*** Entries supplied ***

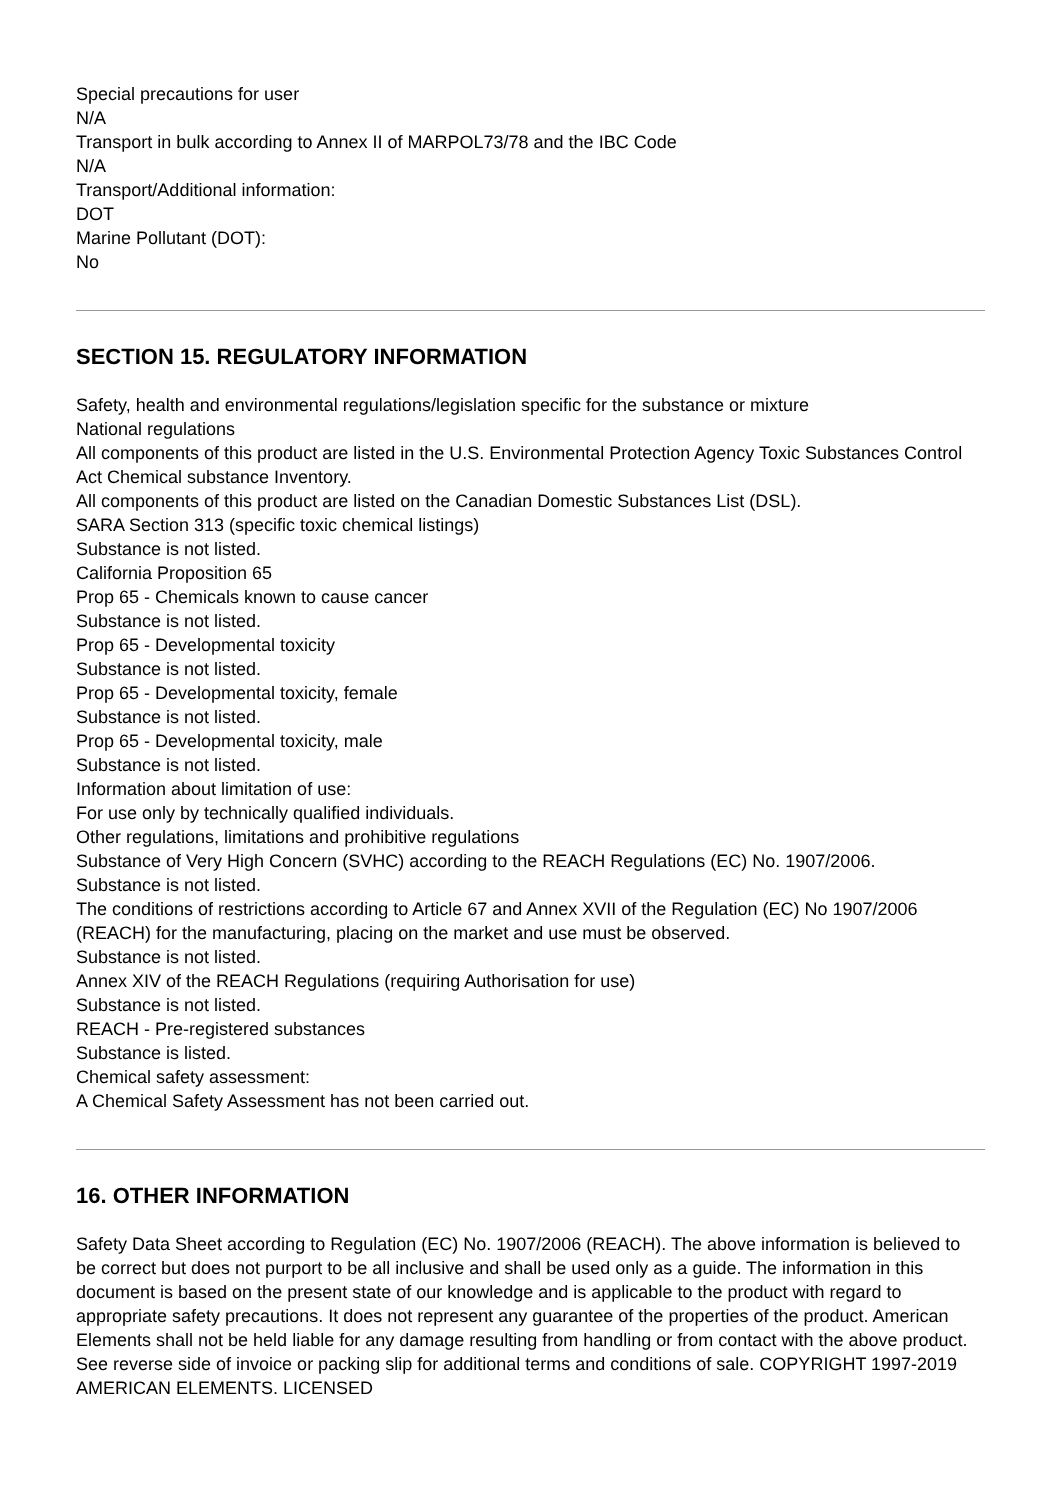Special precautions for user
N/A
Transport in bulk according to Annex II of MARPOL73/78 and the IBC Code
N/A
Transport/Additional information:
DOT
Marine Pollutant (DOT):
No
SECTION 15. REGULATORY INFORMATION
Safety, health and environmental regulations/legislation specific for the substance or mixture
National regulations
All components of this product are listed in the U.S. Environmental Protection Agency Toxic Substances Control Act Chemical substance Inventory.
All components of this product are listed on the Canadian Domestic Substances List (DSL).
SARA Section 313 (specific toxic chemical listings)
Substance is not listed.
California Proposition 65
Prop 65 - Chemicals known to cause cancer
Substance is not listed.
Prop 65 - Developmental toxicity
Substance is not listed.
Prop 65 - Developmental toxicity, female
Substance is not listed.
Prop 65 - Developmental toxicity, male
Substance is not listed.
Information about limitation of use:
For use only by technically qualified individuals.
Other regulations, limitations and prohibitive regulations
Substance of Very High Concern (SVHC) according to the REACH Regulations (EC) No. 1907/2006.
Substance is not listed.
The conditions of restrictions according to Article 67 and Annex XVII of the Regulation (EC) No 1907/2006 (REACH) for the manufacturing, placing on the market and use must be observed.
Substance is not listed.
Annex XIV of the REACH Regulations (requiring Authorisation for use)
Substance is not listed.
REACH - Pre-registered substances
Substance is listed.
Chemical safety assessment:
A Chemical Safety Assessment has not been carried out.
16. OTHER INFORMATION
Safety Data Sheet according to Regulation (EC) No. 1907/2006 (REACH). The above information is believed to be correct but does not purport to be all inclusive and shall be used only as a guide. The information in this document is based on the present state of our knowledge and is applicable to the product with regard to appropriate safety precautions. It does not represent any guarantee of the properties of the product. American Elements shall not be held liable for any damage resulting from handling or from contact with the above product. See reverse side of invoice or packing slip for additional terms and conditions of sale. COPYRIGHT 1997-2019 AMERICAN ELEMENTS. LICENSED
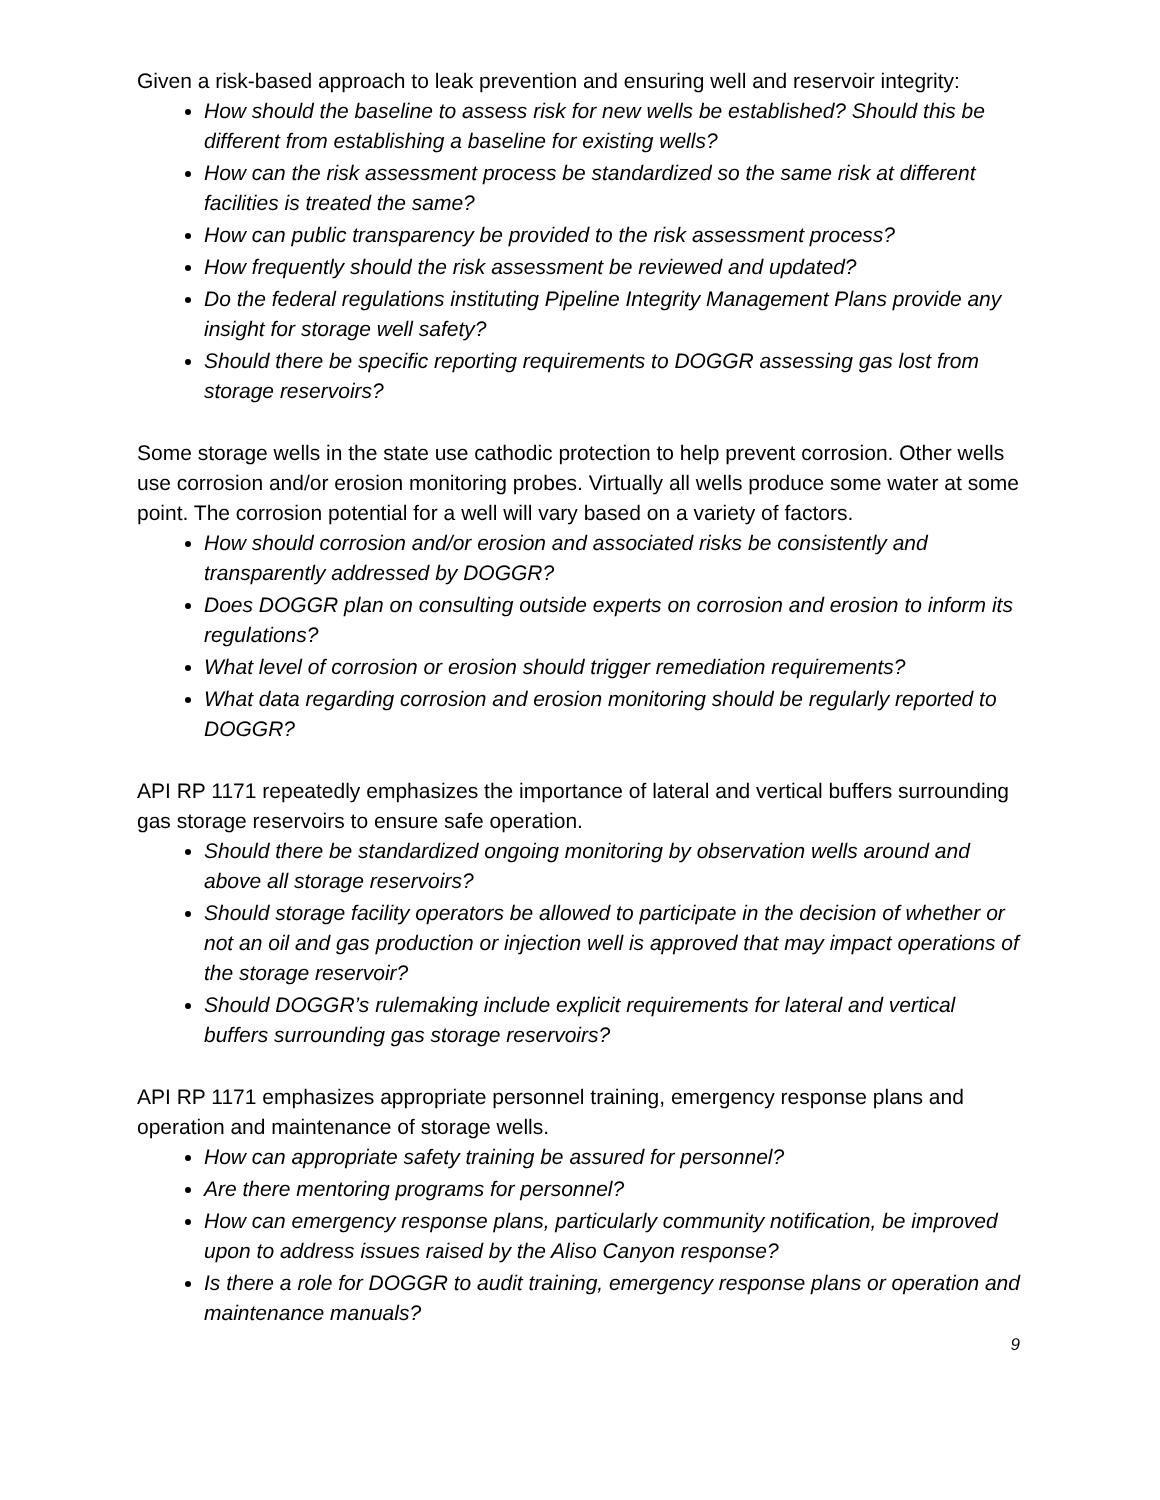Given a risk-based approach to leak prevention and ensuring well and reservoir integrity:
How should the baseline to assess risk for new wells be established? Should this be different from establishing a baseline for existing wells?
How can the risk assessment process be standardized so the same risk at different facilities is treated the same?
How can public transparency be provided to the risk assessment process?
How frequently should the risk assessment be reviewed and updated?
Do the federal regulations instituting Pipeline Integrity Management Plans provide any insight for storage well safety?
Should there be specific reporting requirements to DOGGR assessing gas lost from storage reservoirs?
Some storage wells in the state use cathodic protection to help prevent corrosion. Other wells use corrosion and/or erosion monitoring probes. Virtually all wells produce some water at some point. The corrosion potential for a well will vary based on a variety of factors.
How should corrosion and/or erosion and associated risks be consistently and transparently addressed by DOGGR?
Does DOGGR plan on consulting outside experts on corrosion and erosion to inform its regulations?
What level of corrosion or erosion should trigger remediation requirements?
What data regarding corrosion and erosion monitoring should be regularly reported to DOGGR?
API RP 1171 repeatedly emphasizes the importance of lateral and vertical buffers surrounding gas storage reservoirs to ensure safe operation.
Should there be standardized ongoing monitoring by observation wells around and above all storage reservoirs?
Should storage facility operators be allowed to participate in the decision of whether or not an oil and gas production or injection well is approved that may impact operations of the storage reservoir?
Should DOGGR’s rulemaking include explicit requirements for lateral and vertical buffers surrounding gas storage reservoirs?
API RP 1171 emphasizes appropriate personnel training, emergency response plans and operation and maintenance of storage wells.
How can appropriate safety training be assured for personnel?
Are there mentoring programs for personnel?
How can emergency response plans, particularly community notification, be improved upon to address issues raised by the Aliso Canyon response?
Is there a role for DOGGR to audit training, emergency response plans or operation and maintenance manuals?
9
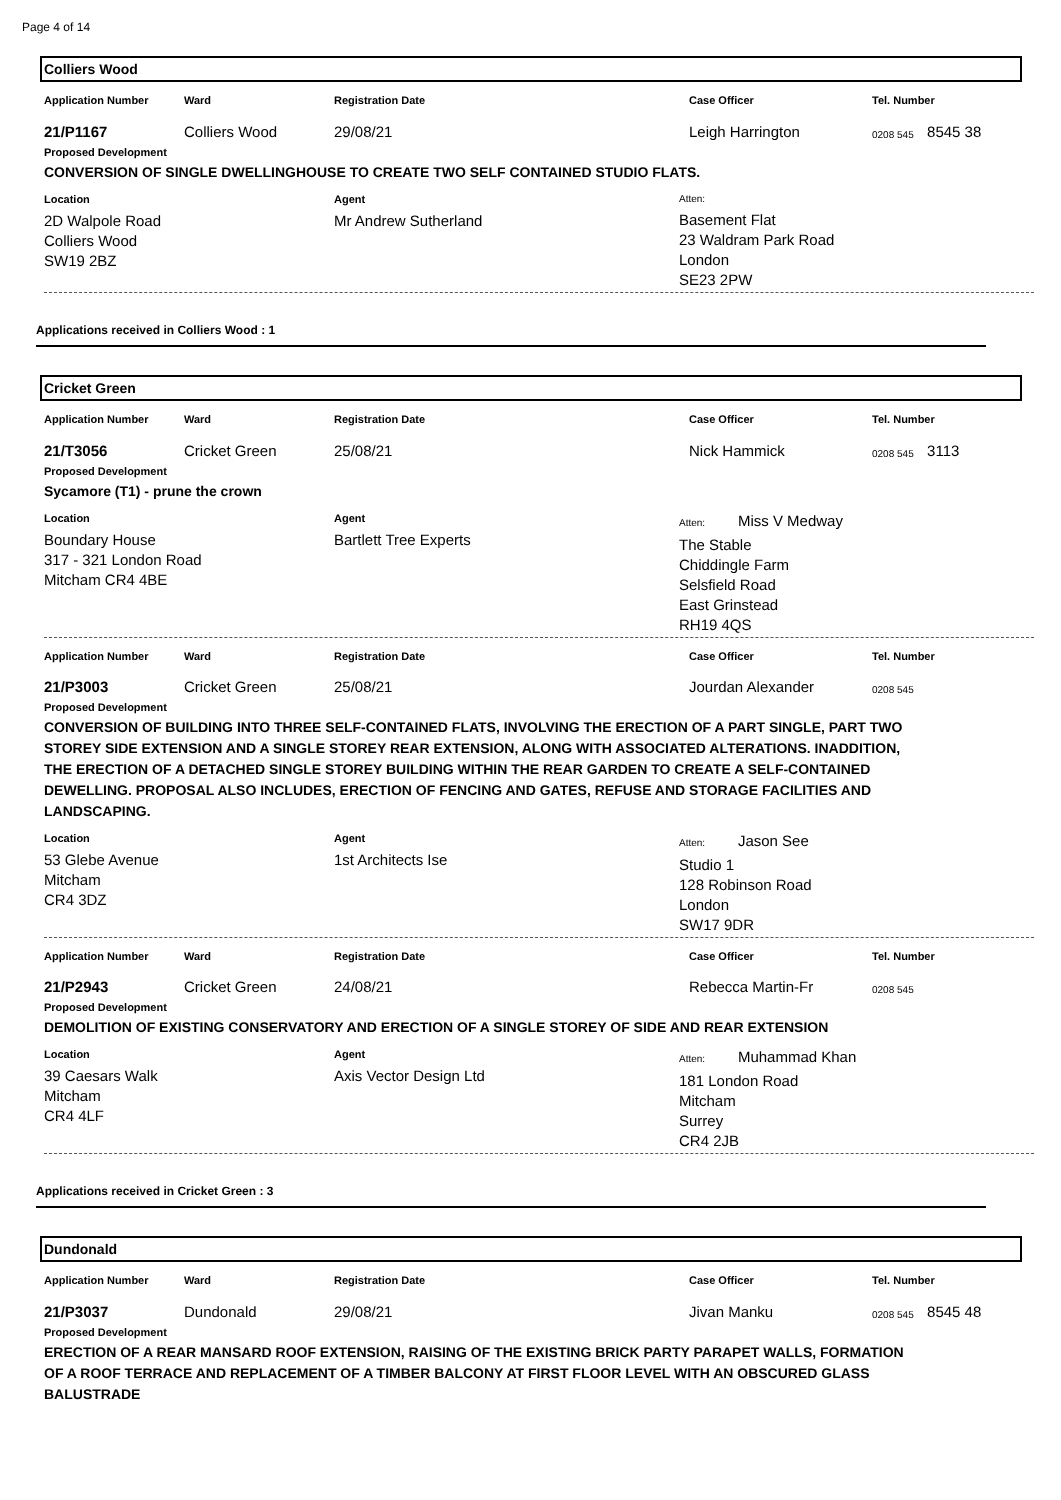Page 4 of 14
Colliers Wood
Application Number
Ward
Registration Date
Case Officer
Tel. Number
21/P1167
Colliers Wood
29/08/21
Leigh Harrington
0208 545
8545 38
Proposed Development
CONVERSION OF SINGLE DWELLINGHOUSE TO CREATE TWO SELF CONTAINED STUDIO FLATS.
Location
2D Walpole Road
Colliers Wood
SW19 2BZ
Agent
Mr Andrew Sutherland
Atten:
Basement Flat
23 Waldram Park Road
London
SE23 2PW
Applications received in Colliers Wood : 1
Cricket Green
Application Number
Ward
Registration Date
Case Officer
Tel. Number
21/T3056
Cricket Green
25/08/21
Nick Hammick
0208 545
3113
Proposed Development
Sycamore (T1) - prune the crown
Location
Boundary House
317 - 321 London Road
Mitcham CR4 4BE
Agent
Bartlett Tree Experts
Atten: Miss V Medway
The Stable
Chiddingle Farm
Selsfield Road
East Grinstead
RH19 4QS
Application Number
Ward
Registration Date
Case Officer
Tel. Number
21/P3003
Cricket Green
25/08/21
Jourdan Alexander
0208 545
Proposed Development
CONVERSION OF BUILDING INTO THREE SELF-CONTAINED FLATS, INVOLVING THE ERECTION OF A PART SINGLE, PART TWO STOREY SIDE EXTENSION AND A SINGLE STOREY REAR EXTENSION, ALONG WITH ASSOCIATED ALTERATIONS. INADDITION, THE ERECTION OF A DETACHED SINGLE STOREY BUILDING WITHIN THE REAR GARDEN TO CREATE A SELF-CONTAINED DEWELLING. PROPOSAL ALSO INCLUDES, ERECTION OF FENCING AND GATES, REFUSE AND STORAGE FACILITIES AND LANDSCAPING.
Location
53 Glebe Avenue
Mitcham
CR4 3DZ
Agent
1st Architects Ise
Atten: Jason See
Studio 1
128 Robinson Road
London
SW17 9DR
Application Number
Ward
Registration Date
Case Officer
Tel. Number
21/P2943
Cricket Green
24/08/21
Rebecca Martin-Fr
0208 545
Proposed Development
DEMOLITION OF EXISTING CONSERVATORY AND ERECTION OF A SINGLE STOREY OF SIDE AND REAR EXTENSION
Location
39 Caesars Walk
Mitcham
CR4 4LF
Agent
Axis Vector Design Ltd
Atten: Muhammad Khan
181 London Road
Mitcham
Surrey
CR4 2JB
Applications received in Cricket Green : 3
Dundonald
Application Number
Ward
Registration Date
Case Officer
Tel. Number
21/P3037
Dundonald
29/08/21
Jivan Manku
0208 545
8545 48
Proposed Development
ERECTION OF A REAR MANSARD ROOF EXTENSION, RAISING OF THE EXISTING BRICK PARTY PARAPET WALLS, FORMATION OF A ROOF TERRACE AND REPLACEMENT OF A TIMBER BALCONY AT FIRST FLOOR LEVEL WITH AN OBSCURED GLASS BALUSTRADE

*** End of Entries supplied ***

Return the span of lines in the data above that opens at the line with "How should corrosion" and closes at the line with "Should there be standardized", exactly, ends included, nothing else.

How should corrosion and/or erosion and associated risks be consistently and transparently addressed by DOGGR?
Does DOGGR plan on consulting outside experts on corrosion and erosion to inform its regulations?
What level of corrosion or erosion should trigger remediation requirements?
What data regarding corrosion and erosion monitoring should be regularly reported to DOGGR?
API RP 1171 repeatedly emphasizes the importance of lateral and vertical buffers surrounding gas storage reservoirs to ensure safe operation.
Should there be standardized ongoing monitoring by observation wells around and above all storage reservoirs?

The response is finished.